Revisions to the Reserve Bank of India’s buffer guidelines for online bank deposits to combat the risk of digital deposits

Posted On - 12 November, 2025 • By - King Stubb & Kasiva

In response to the growing impact of digital deposits, such as e-banking, mobile wallets, and fast transfers, the regulatory environment around banking in India has subtly changed. The RBI said in April 2025 that it will lower the initially suggested 5% buffer to 2.5% and postpone the complete implementation deadline to April 1, 2026, in order to modify the mandatory “run-off” buffer norm for digitally accessible deposits.

What is occurring?

Banks take on a greater liquidity/run-off risk when consumers deposit money that can be quickly withdrawn online (i.e., several depositors withdrawing at once). All around the world, regulators demand that banks reserve a buffer to withstand this. When the industry protested, the RBI allowed a lesser 2.5% buffer and postponed enforcement of its 5% run-off factor proposal for digital retail deposits.

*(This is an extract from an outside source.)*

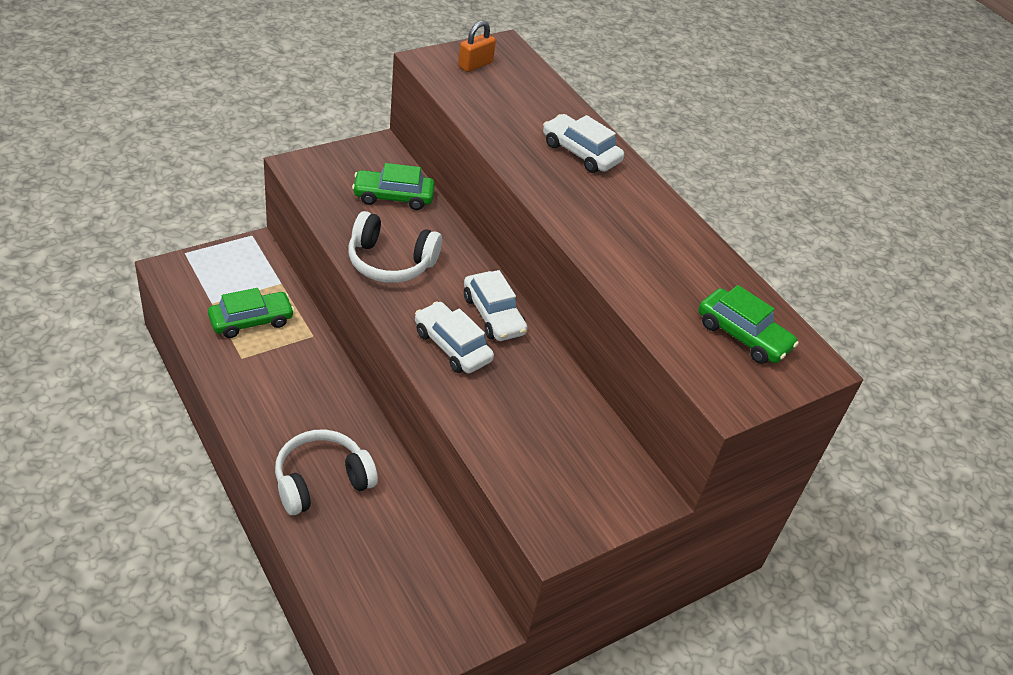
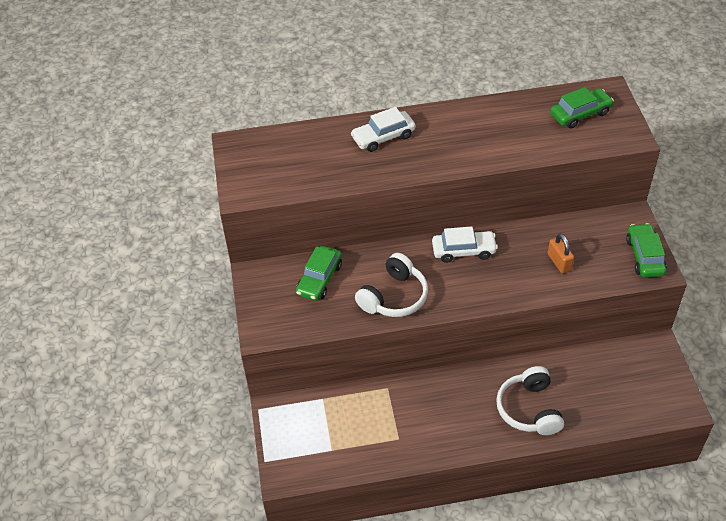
camera: 60 degrees left, 5 degrees up
green car [208,288,295,338] -> green car moved to [626,223,667,277]
white car [415,301,494,374] -> none
orange padlock [458,21,496,72] -> orange padlock moved to [548,233,574,274]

The significance of the subject (from a regulatory and banking law perspective):

  • It illustrates how deposits and digital behaviour are influencing regulatory requirements, rather than only loans, assets, and non-performing assets.
  • This law affects how banks (including cooperative and small banks) manage liquidity, comply with policies, and oversee the internal operations of digital deposit products.
  • For compliance teams and legal counsel, this rule emphasizes the necessity of reviewing risk modelling, contractual terms, customer-deposit product design, liquidity policies, and disclosures under the regulatory framework.
  • To clients: Notwithstanding its technicality, this rule ultimately influences the safety of deposit products and the way banks may offer or price digital deposit plans in light of regulatory costs.
  • RBI guidelines will need to provide precise descriptions of the differences between “digitally accessible retail deposits” and traditional deposits.
  • By April 2026, banks need to make sure that their systems, disclosures, and compliance structures are up to date.
  • Given the speed of digital disruption, is the smaller buffer (2.5% compared to the initial 5% proposal) adequate? This calls into question the calibration and supervision of supervisors.
  • In order to preserve margin in the face of increased internal expenses, banks may change the conditions of their deposit products, increase fees, or alter features.
  • Multidisciplinary legal guidance will be required because the law/regulation in this area intersects with fintech, payments, banking technology, and deposit insurance frameworks (e.g., customers access via non-banked channels, deposit portability, digital-only banks).

Conclusion:

This regulatory adjustment by the RBI is a fundamental adaptation of banking law to the digital age, even though it does not garner the same attention as deposit-nomination reforms or significant structural adjustments. It highlights how digital behavior, deposit-side concerns, and bank liquidity modeling are now squarely in the legal compliance limelight. Anyone involved in banking or finance legislation should keep a careful eye on this development, particularly if they work with deposit products, digital banking, or bank governance.